- Directed by: Juha Lehtola
- Written by: Kari Hotakainen Juha Lehtola
- Produced by: Misha Jaari Mark Lwoff
- Starring: Hannu-Pekka Björkman Armi Toivanen Ria Kataja Asko Sarkola Leena Uotila Kari Hietalahti Della McLoud Nicole Stiles
- Edited by: Samu Heikkilä
- Music by: Halfdan E
- Production company: Bufo
- Release date: 10 November 2018;
- Running time: 108 minutes
- Countries: Finland, Denmark
- Language: Finnish
- Budget: €1,400,000

= The Human Part =

2018 Finnish drama comedy film

The Human Part (Ihmisen osa) is a Finnish drama-comedy film directed by Juha Lehtola. The film premiered in Tallinn Black Nights Film Festival, and received its local premiere in Finland on 21 December 2018. The film is inspired by Kari Hotakainen's novel of the same name. The film was written by Kari Hotakainen and Juha Lehtola. Leo Viirret worked on script adaptation and dramaturgy in the film.

== Plot ==

Pekka Malmikunnas is a bankrupt, penniless man, who has managed to convince his family that he is still a CEO of a large IT company. Keeping up this facade has become something of a full-time job for him.

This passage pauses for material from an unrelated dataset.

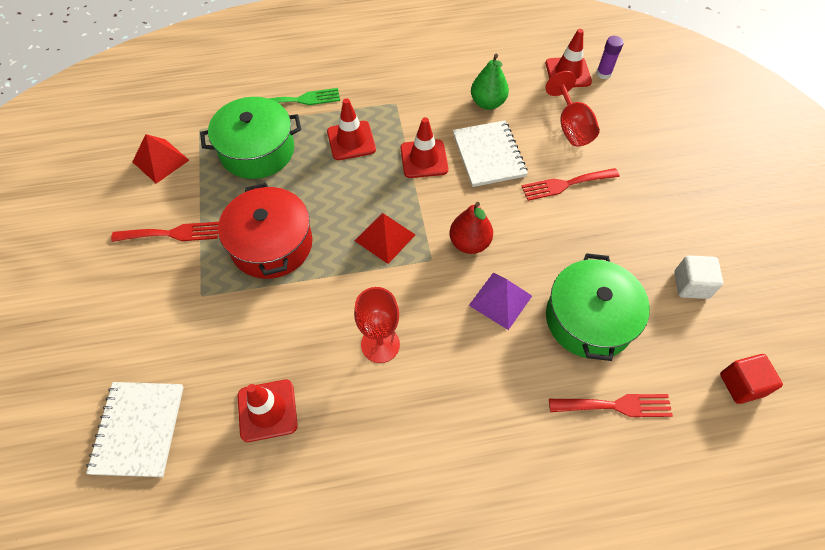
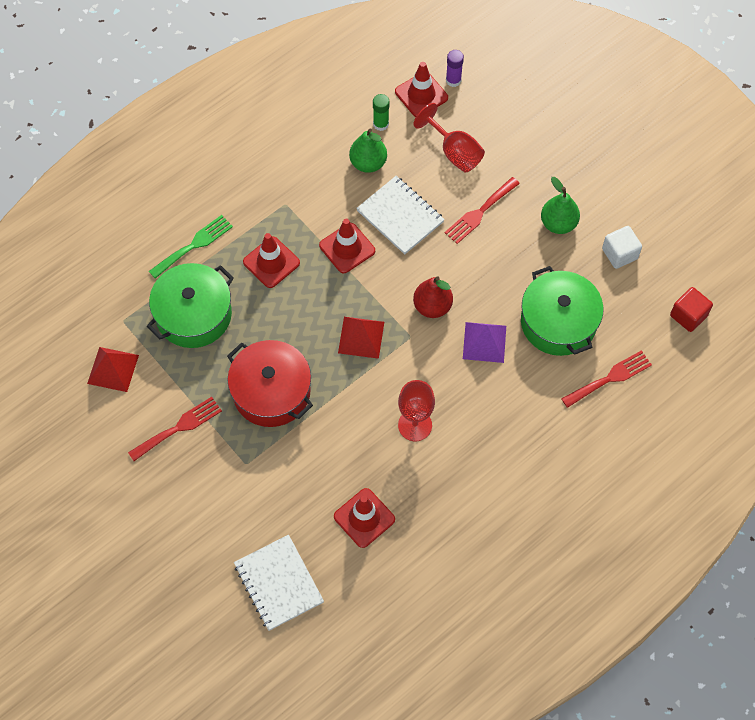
camera: 30 degrees left, 5 degrees up
(518, 79) = (381, 124): none -> green glue stick
(639, 228) = (558, 223): none -> green pear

When Pekka’s parents Salme and Paavo come to the city for an unexpected visit, Pekka is in trouble. In order to dispel any doubts, Pekka throws his parents and his grown-up sisters a lavish dinner party. There they bump into Kimmo Hienlahti an even bigger smooth-talker, who finally makes Pekka realize his own impossible situation. But what can Pekka do, when telling the truth is now harder than ever?

== Cast ==
- Hannu-Pekka Björkman as Pekka Malmikunnas
- Asko Sarkola as Paavo Malmikunnas
- Armi Toivanen as Maija Malmikunnas
- Ria Kataja as Helena Malmikunnas
- Leena Uotila as Salme Malmikunnas
- Kari Hietalahti as Kimmo Hienlahti

== Production ==
The film was shot in Uusimaa in October-December 2017. The film's budget was EUR 1.4 million.